- ABOUT THIS TASK:
If a record holds a picture, skip the picture but print everything else exactly.

- RECORD EXTRACTS:
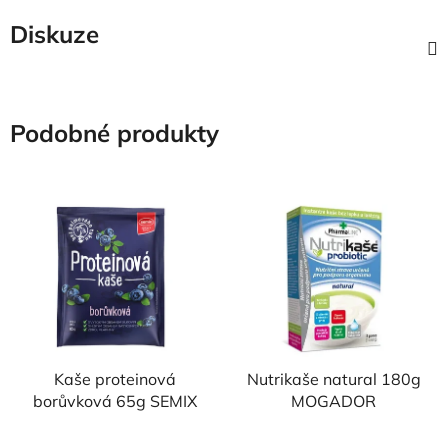
Diskuze
Podobné produkty
Kaše proteinová
Nutrikaše natural 180g
borůvková 65g SEMIX
MOGADOR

- THE ANSWER:
Diskuze
Podobné produkty
Kaše proteinová
Nutrikaše natural 180g
borůvková 65g SEMIX
MOGADOR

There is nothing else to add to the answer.